Une étude publiée, jeudi 25 mai, par l’Autorité de régulation de la communication audiovisuelle et numérique (Arcom) est venue mettre un coup de projecteur sur un phénomène connu pour être en pleine expansion. Selon les résultats de cette enquête menée par Médiamétrie, 2,3 millions de mineurs ont consulté des sites pornographiques en 2022, un chiffre en hausse de 36 % en cinq ans. L’Arcom, chargée par la loi de protéger les mineurs face à ces images, a constaté « une consultation de masse des sites pornographiques par les mineurs », qui se fait « essentiellement sur les smartphones, c’est-à-dire hors du regard parental ».

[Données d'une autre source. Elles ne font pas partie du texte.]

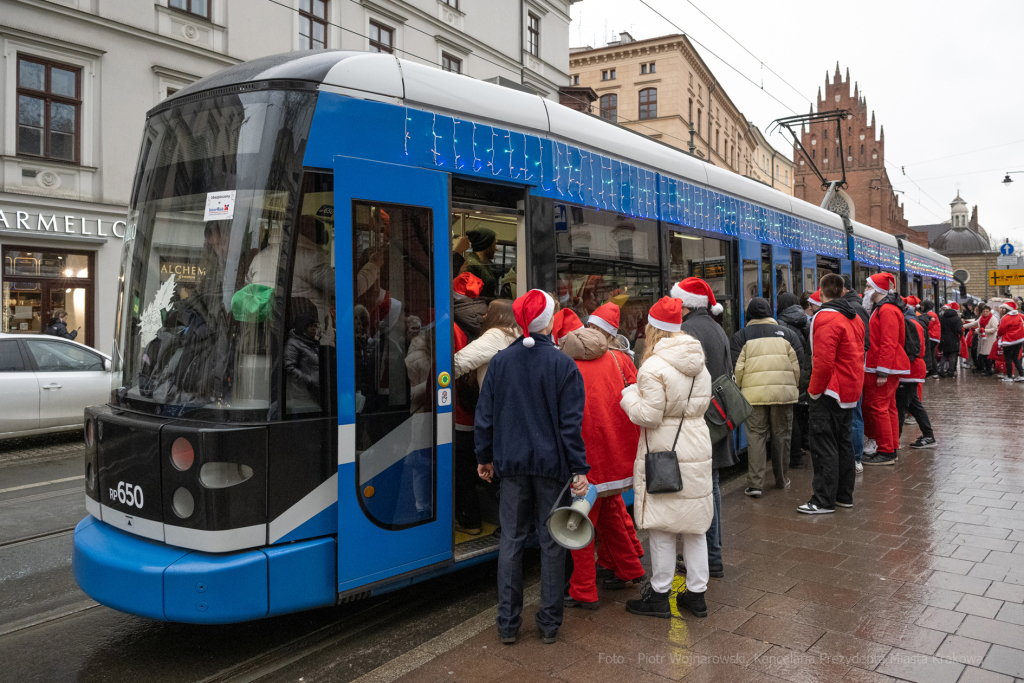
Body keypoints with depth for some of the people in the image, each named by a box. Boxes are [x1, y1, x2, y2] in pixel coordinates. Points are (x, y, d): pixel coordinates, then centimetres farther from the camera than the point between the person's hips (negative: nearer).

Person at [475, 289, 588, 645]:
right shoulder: (563, 364, -8)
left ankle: (508, 623, 16)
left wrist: (484, 457, 15)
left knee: (511, 540, 11)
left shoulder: (499, 362, 0)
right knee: (551, 542, 9)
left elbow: (485, 415, 4)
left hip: (511, 463, 2)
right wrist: (579, 468, -6)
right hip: (551, 463, -2)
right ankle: (550, 623, 18)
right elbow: (571, 422, -10)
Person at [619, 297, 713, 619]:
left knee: (662, 528, 5)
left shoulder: (654, 367, -18)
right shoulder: (698, 363, 5)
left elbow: (649, 416, -17)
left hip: (664, 452, -7)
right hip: (697, 447, 7)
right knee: (695, 525, 14)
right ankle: (696, 595, 24)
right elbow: (702, 402, 13)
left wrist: (629, 395, -1)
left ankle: (659, 595, 16)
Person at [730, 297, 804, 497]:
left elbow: (737, 368, -1)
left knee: (755, 436, 1)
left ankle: (755, 483, -5)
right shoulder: (787, 333, 10)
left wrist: (739, 389, 14)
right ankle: (781, 480, 25)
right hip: (783, 393, 2)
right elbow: (798, 365, 8)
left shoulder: (741, 336, 4)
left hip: (754, 394, -2)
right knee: (781, 436, 13)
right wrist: (794, 387, 21)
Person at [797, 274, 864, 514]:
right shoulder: (854, 318, 12)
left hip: (830, 392, -9)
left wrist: (814, 390, -13)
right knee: (843, 442, 16)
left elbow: (823, 361, -23)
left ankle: (823, 501, -2)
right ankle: (845, 495, 24)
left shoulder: (826, 318, -17)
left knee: (824, 446, -5)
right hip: (850, 391, 9)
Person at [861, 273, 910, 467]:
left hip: (883, 369, -11)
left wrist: (882, 371, -23)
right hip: (884, 369, 11)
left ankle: (886, 453, -2)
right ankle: (892, 449, 20)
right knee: (888, 408, 13)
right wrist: (881, 369, 18)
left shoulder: (887, 310, -15)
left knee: (877, 408, -8)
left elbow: (889, 344, -22)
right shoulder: (880, 308, 18)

Les résultats de cette étude réalisée en France sur 25 000 panélistes mettent en exergue un autre élément : le très jeune âge des mineurs en question. D’après les données de l’enquête, 51 % des garçons de 12-13 ans regardent des sites pornographiques chaque mois, et 21 % des garçons de 10-11 ans. La fréquentation est bien moindre pour les jeunes filles.
Diane Saint-Réquier est éducatrice et formatrice en santé sexuelle depuis dix ans. Dans des vidéos diffusées sur les réseaux sociaux par France.tv Slash, elle répond aux questions des internautes sur la santé, les sexualités et les identités. Mme Saint-Réquier anime également des séances d’éducation sur la vie affective et sexuelle auprès de collégiens et de lycéens en Ile-de-France. Dans un entretien au Monde, elle revient sur la nécessité d’allier l’éducation à la sexualité à l’éducation aux médias.

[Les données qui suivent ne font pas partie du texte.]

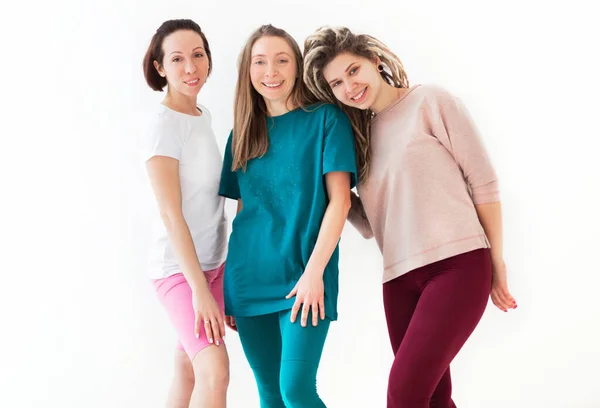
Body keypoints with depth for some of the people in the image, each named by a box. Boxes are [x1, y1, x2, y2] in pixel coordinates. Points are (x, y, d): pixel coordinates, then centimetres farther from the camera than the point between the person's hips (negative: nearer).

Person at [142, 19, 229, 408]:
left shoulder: (203, 116, 7)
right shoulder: (165, 125, -16)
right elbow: (171, 214, -19)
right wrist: (200, 289, -21)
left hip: (213, 262, 7)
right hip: (178, 268, -7)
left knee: (190, 368, 9)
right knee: (215, 370, -18)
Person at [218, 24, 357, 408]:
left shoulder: (326, 118, -2)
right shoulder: (243, 132, 11)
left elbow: (340, 200, -8)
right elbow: (243, 209, 14)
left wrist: (314, 272, -15)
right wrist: (231, 282, 12)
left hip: (303, 275, -4)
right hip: (249, 278, 5)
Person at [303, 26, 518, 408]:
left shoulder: (429, 100, 0)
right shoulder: (360, 132, 17)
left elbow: (484, 181, -1)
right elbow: (369, 223, 16)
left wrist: (497, 262, -2)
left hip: (458, 263, -6)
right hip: (400, 278, 6)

L’exposition d’adolescents de plus en plus jeunes à des contenus pornographiques en ligne fait naître un certain nombre d’inquiétudes, tant du côté des parents que des autorités. D’après votre expérience de terrain, diriez-vous que c’est un phénomène dangereux ?

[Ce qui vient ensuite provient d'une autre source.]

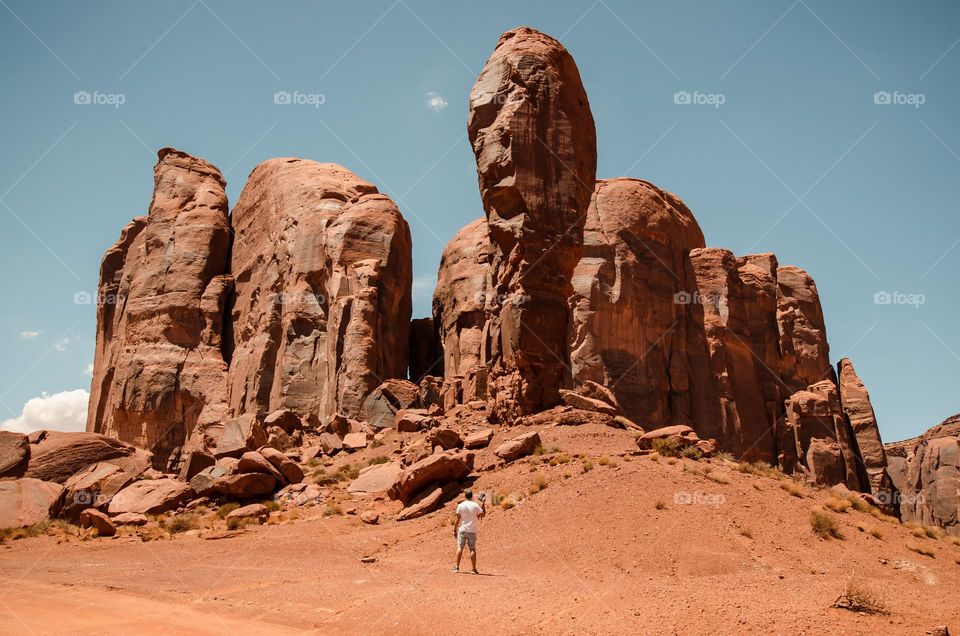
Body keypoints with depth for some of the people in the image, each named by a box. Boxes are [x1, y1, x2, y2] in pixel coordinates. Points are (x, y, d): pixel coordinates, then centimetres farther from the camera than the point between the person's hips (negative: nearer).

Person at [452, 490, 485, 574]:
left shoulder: (461, 505, -1)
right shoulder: (475, 505, -2)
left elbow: (458, 519, -2)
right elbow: (483, 514, 7)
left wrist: (455, 530, 5)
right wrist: (482, 505, 14)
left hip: (462, 530, 0)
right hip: (472, 531, 0)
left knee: (460, 548, 4)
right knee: (473, 549, 1)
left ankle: (457, 567, -1)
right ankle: (473, 569, -1)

« Chiffres alarmants », « situation inquiétante »… Ce ne sont pas des termes que je reprendrais à mon compte. Les mineurs accèdent à la pornographie très facilement et de manière massive, c’est une réalité. Mais il faut d’abord comprendre ce qui se joue autour.
Tout d’abord, pour les garçons, consulter des contenus pornographiques est une attente de genre. C’est-à-dire que dans les étapes de la construction de la sexualité d’un jeune homme, le fait de regarder de la pornographie et de se masturber (les deux sont très liés) est quelque chose qui est attendu de lui socialement. Sur le terrain, lors des animations, les garçons sont d’ailleurs les seuls à s’exprimer sur le sujet, à sortir des références de noms d’actrices ou des noms de site, à se faire des blagues dans leur groupe de copains… Il y a une connivence masculine sur le sujet.